**Dataset entries:**
----

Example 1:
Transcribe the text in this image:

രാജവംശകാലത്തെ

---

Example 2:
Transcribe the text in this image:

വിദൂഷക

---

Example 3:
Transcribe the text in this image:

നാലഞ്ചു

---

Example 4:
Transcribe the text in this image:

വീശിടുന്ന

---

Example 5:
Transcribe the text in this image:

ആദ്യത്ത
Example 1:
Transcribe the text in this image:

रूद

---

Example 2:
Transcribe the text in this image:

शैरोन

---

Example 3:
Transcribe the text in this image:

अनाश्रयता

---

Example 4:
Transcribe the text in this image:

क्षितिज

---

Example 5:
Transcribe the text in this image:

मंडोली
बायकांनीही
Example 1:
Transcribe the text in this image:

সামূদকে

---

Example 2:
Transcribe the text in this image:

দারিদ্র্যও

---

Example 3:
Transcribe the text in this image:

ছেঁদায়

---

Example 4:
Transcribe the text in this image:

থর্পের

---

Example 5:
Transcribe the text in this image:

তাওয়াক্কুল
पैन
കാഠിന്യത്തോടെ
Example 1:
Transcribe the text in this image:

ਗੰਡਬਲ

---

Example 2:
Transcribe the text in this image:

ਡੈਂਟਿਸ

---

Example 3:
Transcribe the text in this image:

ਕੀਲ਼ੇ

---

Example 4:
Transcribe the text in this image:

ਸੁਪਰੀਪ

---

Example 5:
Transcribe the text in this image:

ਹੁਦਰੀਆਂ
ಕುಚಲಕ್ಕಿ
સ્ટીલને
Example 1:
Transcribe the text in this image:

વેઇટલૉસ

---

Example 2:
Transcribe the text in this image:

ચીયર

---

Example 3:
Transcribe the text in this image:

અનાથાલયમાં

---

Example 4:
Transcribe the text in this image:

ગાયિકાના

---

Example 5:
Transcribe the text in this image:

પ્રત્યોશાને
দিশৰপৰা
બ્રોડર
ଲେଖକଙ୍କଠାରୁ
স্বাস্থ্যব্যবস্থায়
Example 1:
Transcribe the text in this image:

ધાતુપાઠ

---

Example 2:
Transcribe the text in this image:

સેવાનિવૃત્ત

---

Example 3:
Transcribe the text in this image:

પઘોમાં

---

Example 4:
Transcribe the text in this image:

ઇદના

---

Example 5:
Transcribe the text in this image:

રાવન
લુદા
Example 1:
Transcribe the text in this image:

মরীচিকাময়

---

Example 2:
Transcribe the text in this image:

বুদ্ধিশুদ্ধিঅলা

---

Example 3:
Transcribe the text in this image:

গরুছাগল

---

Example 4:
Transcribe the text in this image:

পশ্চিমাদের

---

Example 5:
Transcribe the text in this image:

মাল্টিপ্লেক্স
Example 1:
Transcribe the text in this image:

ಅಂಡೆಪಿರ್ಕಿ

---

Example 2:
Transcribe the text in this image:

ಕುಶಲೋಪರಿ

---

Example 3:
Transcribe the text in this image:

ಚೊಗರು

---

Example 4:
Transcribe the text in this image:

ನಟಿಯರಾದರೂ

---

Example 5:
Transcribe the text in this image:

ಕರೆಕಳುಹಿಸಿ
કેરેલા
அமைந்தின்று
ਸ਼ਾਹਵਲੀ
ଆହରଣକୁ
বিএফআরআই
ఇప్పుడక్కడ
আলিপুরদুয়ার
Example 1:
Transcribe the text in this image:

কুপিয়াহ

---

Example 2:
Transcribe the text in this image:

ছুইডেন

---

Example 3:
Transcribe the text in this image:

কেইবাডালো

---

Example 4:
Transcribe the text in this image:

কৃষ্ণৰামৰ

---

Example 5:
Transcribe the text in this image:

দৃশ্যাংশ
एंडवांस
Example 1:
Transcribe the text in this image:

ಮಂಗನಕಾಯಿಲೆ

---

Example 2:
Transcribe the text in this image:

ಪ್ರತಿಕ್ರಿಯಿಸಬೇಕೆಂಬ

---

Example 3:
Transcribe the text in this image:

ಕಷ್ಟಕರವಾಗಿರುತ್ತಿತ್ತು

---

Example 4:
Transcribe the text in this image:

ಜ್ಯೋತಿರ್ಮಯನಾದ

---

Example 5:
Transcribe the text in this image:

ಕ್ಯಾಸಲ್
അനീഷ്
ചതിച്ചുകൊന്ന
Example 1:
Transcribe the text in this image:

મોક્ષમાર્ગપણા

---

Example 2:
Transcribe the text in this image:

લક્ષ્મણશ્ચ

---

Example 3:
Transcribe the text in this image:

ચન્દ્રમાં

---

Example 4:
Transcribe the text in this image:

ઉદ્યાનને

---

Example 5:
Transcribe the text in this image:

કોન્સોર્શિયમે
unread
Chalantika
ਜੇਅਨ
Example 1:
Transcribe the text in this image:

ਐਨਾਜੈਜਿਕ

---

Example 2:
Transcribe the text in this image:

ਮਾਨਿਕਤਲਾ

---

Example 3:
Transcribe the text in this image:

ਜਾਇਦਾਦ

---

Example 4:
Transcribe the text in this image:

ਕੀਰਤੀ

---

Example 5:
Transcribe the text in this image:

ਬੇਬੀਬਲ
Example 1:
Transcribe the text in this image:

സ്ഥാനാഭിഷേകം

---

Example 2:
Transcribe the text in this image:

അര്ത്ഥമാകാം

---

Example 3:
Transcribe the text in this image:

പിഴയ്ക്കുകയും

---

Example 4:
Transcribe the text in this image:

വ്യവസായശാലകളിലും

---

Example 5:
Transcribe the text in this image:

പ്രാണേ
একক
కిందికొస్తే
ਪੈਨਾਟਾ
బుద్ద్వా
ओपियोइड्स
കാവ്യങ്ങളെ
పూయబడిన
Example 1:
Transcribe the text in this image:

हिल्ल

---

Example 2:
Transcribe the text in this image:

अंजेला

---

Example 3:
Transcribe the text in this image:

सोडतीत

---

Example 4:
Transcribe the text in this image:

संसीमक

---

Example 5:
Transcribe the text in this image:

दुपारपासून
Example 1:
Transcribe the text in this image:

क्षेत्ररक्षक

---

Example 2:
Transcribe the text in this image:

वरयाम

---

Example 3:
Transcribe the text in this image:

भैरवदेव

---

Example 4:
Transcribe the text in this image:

----

**TASK DIRECTIONS:** Render every line of the entries above as a Markdown table with two columns, Row and Line. Number the rows and leave out blank lines.

**TASK OUTPUT:**
| Row | Line |
|---|---|
| 1 | Example 1: |
| 2 | Transcribe the text in this image: |
| 3 | രാജവംശകാലത്തെ |
| 4 | --- |
| 5 | Example 2: |
| 6 | Transcribe the text in this image: |
| 7 | വിദൂഷക |
| 8 | --- |
| 9 | Example 3: |
| 10 | Transcribe the text in this image: |
| 11 | നാലഞ്ചു |
| 12 | --- |
| 13 | Example 4: |
| 14 | Transcribe the text in this image: |
| 15 | വീശിടുന്ന |
| 16 | --- |
| 17 | Example 5: |
| 18 | Transcribe the text in this image: |
| 19 | ആദ്യത്ത |
| 20 | Example 1: |
| 21 | Transcribe the text in this image: |
| 22 | रूद |
| 23 | --- |
| 24 | Example 2: |
| 25 | Transcribe the text in this image: |
| 26 | शैरोन |
| 27 | --- |
| 28 | Example 3: |
| 29 | Transcribe the text in this image: |
| 30 | अनाश्रयता |
| 31 | --- |
| 32 | Example 4: |
| 33 | Transcribe the text in this image: |
| 34 | क्षितिज |
| 35 | --- |
| 36 | Example 5: |
| 37 | Transcribe the text in this image: |
| 38 | मंडोली |
| 39 | बायकांनीही |
| 40 | Example 1: |
| 41 | Transcribe the text in this image: |
| 42 | সামূদকে |
| 43 | --- |
| 44 | Example 2: |
| 45 | Transcribe the text in this image: |
| 46 | দারিদ্র্যও |
| 47 | --- |
| 48 | Example 3: |
| 49 | Transcribe the text in this image: |
| 50 | ছেঁদায় |
| 51 | --- |
| 52 | Example 4: |
| 53 | Transcribe the text in this image: |
| 54 | থর্পের |
| 55 | --- |
| 56 | Example 5: |
| 57 | Transcribe the text in this image: |
| 58 | তাওয়াক্কুল |
| 59 | पैन |
| 60 | കാഠിന്യത്തോടെ |
| 61 | Example 1: |
| 62 | Transcribe the text in this image: |
| 63 | ਗੰਡਬਲ |
| 64 | --- |
| 65 | Example 2: |
| 66 | Transcribe the text in this image: |
| 67 | ਡੈਂਟਿਸ |
| 68 | --- |
| 69 | Example 3: |
| 70 | Transcribe the text in this image: |
| 71 | ਕੀਲ਼ੇ |
| 72 | --- |
| 73 | Example 4: |
| 74 | Transcribe the text in this image: |
| 75 | ਸੁਪਰੀਪ |
| 76 | --- |
| 77 | Example 5: |
| 78 | Transcribe the text in this image: |
| 79 | ਹੁਦਰੀਆਂ |
| 80 | ಕುಚಲಕ್ಕಿ |
| 81 | સ્ટીલને |
| 82 | Example 1: |
| 83 | Transcribe the text in this image: |
| 84 | વેઇટલૉસ |
| 85 | --- |
| 86 | Example 2: |
| 87 | Transcribe the text in this image: |
| 88 | ચીયર |
| 89 | --- |
| 90 | Example 3: |
| 91 | Transcribe the text in this image: |
| 92 | અનાથાલયમાં |
| 93 | --- |
| 94 | Example 4: |
| 95 | Transcribe the text in this image: |
| 96 | ગાયિકાના |
| 97 | --- |
| 98 | Example 5: |
| 99 | Transcribe the text in this image: |
| 100 | પ્રત્યોશાને |
| 101 | দিশৰপৰা |
| 102 | બ્રોડર |
| 103 | ଲେଖକଙ୍କଠାରୁ |
| 104 | স্বাস্থ্যব্যবস্থায় |
| 105 | Example 1: |
| 106 | Transcribe the text in this image: |
| 107 | ધાતુપાઠ |
| 108 | --- |
| 109 | Example 2: |
| 110 | Transcribe the text in this image: |
| 111 | સેવાનિવૃત્ત |
| 112 | --- |
| 113 | Example 3: |
| 114 | Transcribe the text in this image: |
| 115 | પઘોમાં |
| 116 | --- |
| 117 | Example 4: |
| 118 | Transcribe the text in this image: |
| 119 | ઇદના |
| 120 | --- |
| 121 | Example 5: |
| 122 | Transcribe the text in this image: |
| 123 | રાવન |
| 124 | લુદા |
| 125 | Example 1: |
| 126 | Transcribe the text in this image: |
| 127 | মরীচিকাময় |
| 128 | --- |
| 129 | Example 2: |
| 130 | Transcribe the text in this image: |
| 131 | বুদ্ধিশুদ্ধিঅলা |
| 132 | --- |
| 133 | Example 3: |
| 134 | Transcribe the text in this image: |
| 135 | গরুছাগল |
| 136 | --- |
| 137 | Example 4: |
| 138 | Transcribe the text in this image: |
| 139 | পশ্চিমাদের |
| 140 | --- |
| 141 | Example 5: |
| 142 | Transcribe the text in this image: |
| 143 | মাল্টিপ্লেক্স |
| 144 | Example 1: |
| 145 | Transcribe the text in this image: |
| 146 | ಅಂಡೆಪಿರ್ಕಿ |
| 147 | --- |
| 148 | Example 2: |
| 149 | Transcribe the text in this image: |
| 150 | ಕುಶಲೋಪರಿ |
| 151 | --- |
| 152 | Example 3: |
| 153 | Transcribe the text in this image: |
| 154 | ಚೊಗರು |
| 155 | --- |
| 156 | Example 4: |
| 157 | Transcribe the text in this image: |
| 158 | ನಟಿಯರಾದರೂ |
| 159 | --- |
| 160 | Example 5: |
| 161 | Transcribe the text in this image: |
| 162 | ಕರೆಕಳುಹಿಸಿ |
| 163 | કેરેલા |
| 164 | அமைந்தின்று |
| 165 | ਸ਼ਾਹਵਲੀ |
| 166 | ଆହରଣକୁ |
| 167 | বিএফআরআই |
| 168 | ఇప్పుడక్కడ |
| 169 | আলিপুরদুয়ার |
| 170 | Example 1: |
| 171 | Transcribe the text in this image: |
| 172 | কুপিয়াহ |
| 173 | --- |
| 174 | Example 2: |
| 175 | Transcribe the text in this image: |
| 176 | ছুইডেন |
| 177 | --- |
| 178 | Example 3: |
| 179 | Transcribe the text in this image: |
| 180 | কেইবাডালো |
| 181 | --- |
| 182 | Example 4: |
| 183 | Transcribe the text in this image: |
| 184 | কৃষ্ণৰামৰ |
| 185 | --- |
| 186 | Example 5: |
| 187 | Transcribe the text in this image: |
| 188 | দৃশ্যাংশ |
| 189 | एंडवांस |
| 190 | Example 1: |
| 191 | Transcribe the text in this image: |
| 192 | ಮಂಗನಕಾಯಿಲೆ |
| 193 | --- |
| 194 | Example 2: |
| 195 | Transcribe the text in this image: |
| 196 | ಪ್ರತಿಕ್ರಿಯಿಸಬೇಕೆಂಬ |
| 197 | --- |
| 198 | Example 3: |
| 199 | Transcribe the text in this image: |
| 200 | ಕಷ್ಟಕರವಾಗಿರುತ್ತಿತ್ತು |
| 201 | --- |
| 202 | Example 4: |
| 203 | Transcribe the text in this image: |
| 204 | ಜ್ಯೋತಿರ್ಮಯನಾದ |
| 205 | --- |
| 206 | Example 5: |
| 207 | Transcribe the text in this image: |
| 208 | ಕ್ಯಾಸಲ್ |
| 209 | അനീഷ് |
| 210 | ചതിച്ചുകൊന്ന |
| 211 | Example 1: |
| 212 | Transcribe the text in this image: |
| 213 | મોક્ષમાર્ગપણા |
| 214 | --- |
| 215 | Example 2: |
| 216 | Transcribe the text in this image: |
| 217 | લક્ષ્મણશ્ચ |
| 218 | --- |
| 219 | Example 3: |
| 220 | Transcribe the text in this image: |
| 221 | ચન્દ્રમાં |
| 222 | --- |
| 223 | Example 4: |
| 224 | Transcribe the text in this image: |
| 225 | ઉદ્યાનને |
| 226 | --- |
| 227 | Example 5: |
| 228 | Transcribe the text in this image: |
| 229 | કોન્સોર્શિયમે |
| 230 | unread |
| 231 | Chalantika |
| 232 | ਜੇਅਨ |
| 233 | Example 1: |
| 234 | Transcribe the text in this image: |
| 235 | ਐਨਾਜੈਜਿਕ |
| 236 | --- |
| 237 | Example 2: |
| 238 | Transcribe the text in this image: |
| 239 | ਮਾਨਿਕਤਲਾ |
| 240 | --- |
| 241 | Example 3: |
| 242 | Transcribe the text in this image: |
| 243 | ਜਾਇਦਾਦ |
| 244 | --- |
| 245 | Example 4: |
| 246 | Transcribe the text in this image: |
| 247 | ਕੀਰਤੀ |
| 248 | --- |
| 249 | Example 5: |
| 250 | Transcribe the text in this image: |
| 251 | ਬੇਬੀਬਲ |
| 252 | Example 1: |
| 253 | Transcribe the text in this image: |
| 254 | സ്ഥാനാഭിഷേകം |
| 255 | --- |
| 256 | Example 2: |
| 257 | Transcribe the text in this image: |
| 258 | അര്ത്ഥമാകാം |
| 259 | --- |
| 260 | Example 3: |
| 261 | Transcribe the text in this image: |
| 262 | പിഴയ്ക്കുകയും |
| 263 | --- |
| 264 | Example 4: |
| 265 | Transcribe the text in this image: |
| 266 | വ്യവസായശാലകളിലും |
| 267 | --- |
| 268 | Example 5: |
| 269 | Transcribe the text in this image: |
| 270 | പ്രാണേ |
| 271 | একক |
| 272 | కిందికొస్తే |
| 273 | ਪੈਨਾਟਾ |
| 274 | బుద్ద్వా |
| 275 | ओपियोइड्स |
| 276 | കാവ്യങ്ങളെ |
| 277 | పూయబడిన |
| 278 | Example 1: |
| 279 | Transcribe the text in this image: |
| 280 | हिल्ल |
| 281 | --- |
| 282 | Example 2: |
| 283 | Transcribe the text in this image: |
| 284 | अंजेला |
| 285 | --- |
| 286 | Example 3: |
| 287 | Transcribe the text in this image: |
| 288 | सोडतीत |
| 289 | --- |
| 290 | Example 4: |
| 291 | Transcribe the text in this image: |
| 292 | संसीमक |
| 293 | --- |
| 294 | Example 5: |
| 295 | Transcribe the text in this image: |
| 296 | दुपारपासून |
| 297 | Example 1: |
| 298 | Transcribe the text in this image: |
| 299 | क्षेत्ररक्षक |
| 300 | --- |
| 301 | Example 2: |
| 302 | Transcribe the text in this image: |
| 303 | वरयाम |
| 304 | --- |
| 305 | Example 3: |
| 306 | Transcribe the text in this image: |
| 307 | भैरवदेव |
| 308 | --- |
| 309 | Example 4: |
| 310 | Transcribe the text in this image: |